The one thing I hear the most from friends and new acquaintances since being published goes something like "Don't forget us when you're famous." The sentiment comes in many different forms but always boils down to me not forgetting all the people who cared for me when I was still an unknown kid getting by in Southwestern Pennsylvania. My fundamental response to this statement I get so often these days is always: "I don't want fame." I don't, not really.
I don't want every moment of my existence scrutinized by gossip-mongers looking to make a few bucks off of some good celebrity gossip. I don't want photographers constantly popping out of nowhere taking pictures of every embarrassing moment in my life. Honestly, I don't even want to become incredibly wealthy.
I think perhaps when I was younger, I may have entertained the idea of being famous. I also think that I'd not really at that time had a distinction between being famous and having money pouring out of my ears so I could have every new toy I saw on TV immediately teleported into my living room without waiting for Christmas.
Now though, with the advent of reality TV and shows like TMZ, or at least with my ability to watch them, I've learned the monster that fame truly is. I feel genuinely badly, in some respects, for the people, or train-wrecks in some cases, that are exploited in the press. In other ways, I know they've chosen their profession and their lifestyles, and the fame can often come with it.

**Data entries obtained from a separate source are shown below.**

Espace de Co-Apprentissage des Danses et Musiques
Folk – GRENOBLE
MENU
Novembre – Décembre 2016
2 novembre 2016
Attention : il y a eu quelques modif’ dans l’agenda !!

I know I, too, have chosen to be an author. I know that there is a possibility, though probably infinitely small, that this series could blow up over night or acquire a crazy following of fans. I understand that if it happens it is my own doing and that I need to deal with it. I won't bask in the limelight or parade around lavish establishments making a total fool of myself. I'll attempt to live as I do now, quietly and very un-lavishly.